The rifle was in the care of the estate of Lawrence Taliaferro, a United States army officer and Indian agent, until Osborne Klavestad purchased it in 1922. From there, it was on display at the Stagecoach Museum in Shakopee until it was donated to the Scott County Court House in the summer of 1980. Renovations to the Scott County Court building in 1999 caused the rifle to be relocated to the Scott County Historical Society.

“The Scott County Historical Society is honored to be able to return Chief Sakpe’s rifle to the Mdewakanton Dakota people, and we are grateful for the chance to be a part of this chapter in the story of this artifact.” said Scott County Historical Society Executive Director Heather Hoagland.

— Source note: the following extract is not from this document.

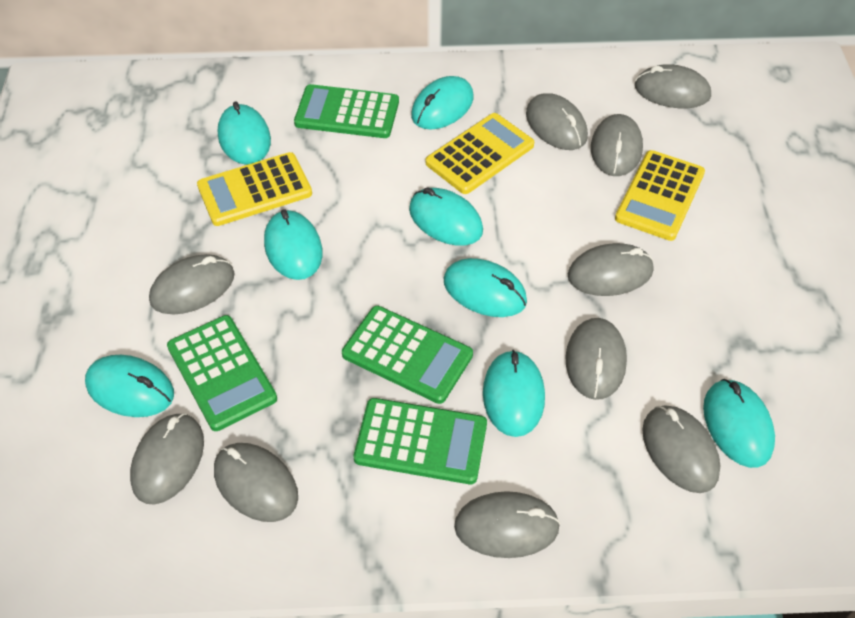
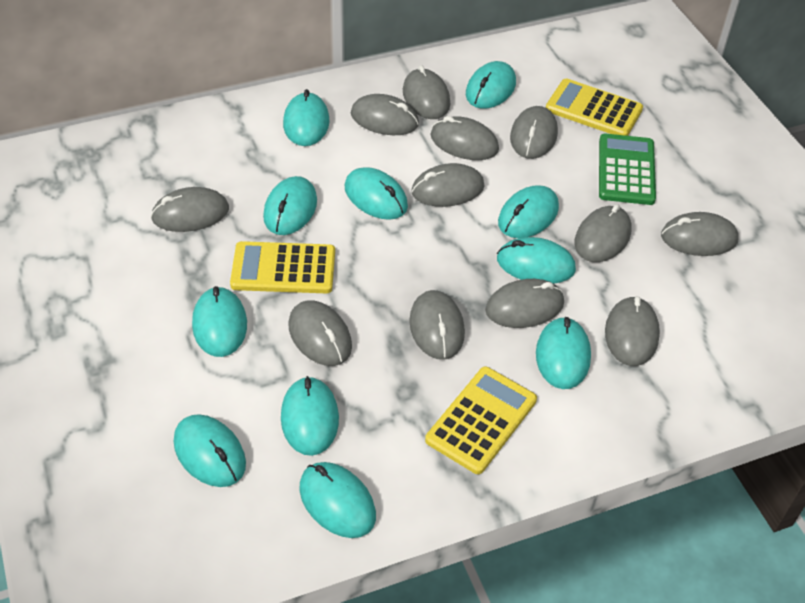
green calculator: 4 -> 1
grey mouse: 10 -> 12
turquoise mouse: 8 -> 11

The rifle is currently on display at the public exhibit in Hoċokata Ti, the tribe’s cultural center and gathering space. Mdewakanton: Dwellers of the Spirit Lake provides visitors with a cultural experience that enhances their knowledge and understanding of the Mdewakanton Dakota people and their history. Hoċokata Ti recently celebrated its first anniversary and was recently selected as a Top 10 Museum/Cultural Center by the Association of Tribal Archives, Libraries and Museums. It also received an award of distinction from the American Association for State and Local History in 2020.